Uma análise mais simplista reconheceria o gesto do psicopata ou do sociopata, pela ausência de empatia com o outro ou pela frieza do gesto. Mas não é o mal que se reconhece aqui, neste gesto. Nem sequer o prazer justifica a passagem ao acto. É sobretudo esse absurdo que emerge no instante e que revela a «avaria», a falha. Curiosamente, as personagens, nos seus gestos absurdos, não revelam culpa e são de uma inocência quase pueril, o que mostra como o próprio acontecimento que as levou ao seu limite lhes é estranho, como se não fossem elas próprias as suas autoras.

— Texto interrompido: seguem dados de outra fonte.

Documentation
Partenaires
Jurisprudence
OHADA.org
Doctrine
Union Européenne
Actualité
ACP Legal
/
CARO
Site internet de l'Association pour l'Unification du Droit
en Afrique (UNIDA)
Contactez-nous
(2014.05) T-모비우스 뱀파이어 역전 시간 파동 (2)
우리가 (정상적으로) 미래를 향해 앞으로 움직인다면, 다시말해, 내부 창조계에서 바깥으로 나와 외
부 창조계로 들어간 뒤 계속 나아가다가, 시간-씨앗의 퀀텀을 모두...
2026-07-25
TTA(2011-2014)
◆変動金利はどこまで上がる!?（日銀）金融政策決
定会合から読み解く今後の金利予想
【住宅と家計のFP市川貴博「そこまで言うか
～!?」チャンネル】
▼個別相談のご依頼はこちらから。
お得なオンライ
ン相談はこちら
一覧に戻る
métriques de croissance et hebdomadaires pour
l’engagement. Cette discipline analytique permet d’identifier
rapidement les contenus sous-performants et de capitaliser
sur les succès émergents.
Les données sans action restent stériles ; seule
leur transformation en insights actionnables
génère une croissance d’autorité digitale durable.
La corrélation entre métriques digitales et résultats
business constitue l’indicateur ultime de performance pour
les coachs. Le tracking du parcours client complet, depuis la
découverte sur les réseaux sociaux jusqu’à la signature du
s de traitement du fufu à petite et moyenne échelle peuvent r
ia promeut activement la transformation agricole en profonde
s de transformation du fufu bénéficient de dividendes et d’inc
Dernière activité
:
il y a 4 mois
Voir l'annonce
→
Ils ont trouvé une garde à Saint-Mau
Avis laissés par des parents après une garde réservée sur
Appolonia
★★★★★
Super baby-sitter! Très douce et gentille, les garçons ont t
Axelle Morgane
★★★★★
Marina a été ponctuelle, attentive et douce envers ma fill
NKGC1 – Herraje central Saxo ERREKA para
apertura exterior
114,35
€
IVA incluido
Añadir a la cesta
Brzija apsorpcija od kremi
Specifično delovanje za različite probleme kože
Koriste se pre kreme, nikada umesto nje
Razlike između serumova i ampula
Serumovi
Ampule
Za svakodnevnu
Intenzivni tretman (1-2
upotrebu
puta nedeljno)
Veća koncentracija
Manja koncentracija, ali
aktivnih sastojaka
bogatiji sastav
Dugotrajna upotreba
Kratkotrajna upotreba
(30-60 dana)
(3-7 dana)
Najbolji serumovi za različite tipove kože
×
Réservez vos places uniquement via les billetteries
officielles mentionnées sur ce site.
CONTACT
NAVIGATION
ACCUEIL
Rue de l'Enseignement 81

Um universo inquietante, perturbador e isso seria ainda dizer pouco, pois não se trata apenas da estranheza das personagens, das leis que nos escapam, dos gestos que ultrapassam os seus autores. Há também aqui uma escrita que se destaca pelo seu rigor limpo, pela sua depuração que denuncia um trabalho moroso de escriba e uma agilidade na construção dos contos que revela um trabalho prévio de encenação, para encontrar no conto um acabamento perfeito. Uma escrita que revela, também, uma leitura (e transfigurada) de autores como Beckett ou Michaux, dos mestres do absurdo na literatura. Atesta-se aqui uma simplicidade na forma narrativa que traduz o labor intenso e escultor da palavra, sem ceder a artifícios nem a efeitos retóricos que lhe retirariam a eficácia do chicoteamento a que aludi no início. Uma estética do choque, ainda, que é resgatada à minúcia, para cumprir a sua função. As palavras são medidas e pesadas com justeza para desencadear o efeito de surpresa constante no leitor, nesse jogo que estabelece com ele, mas sem lhe facilitar a vida. Eis uma escrita convidativa, tal como uma bela e sedutora mulher que insinua, mas não revela, para que o resto do trabalho (e da felicidade) seja o do próprio leitor, na sua descoberta. Sem querer desvendar demasiado do livro, creio que a chave mais justa será aquela que cairá na mão dos leitores mais persistentes, os que seguem o fio que Isabel Ramos nos oferece para que a sigamos. Até ao conto “Não te Esqueças do Guarda-chuva”. A irradiação, a luz prometida virá ao nosso encontro.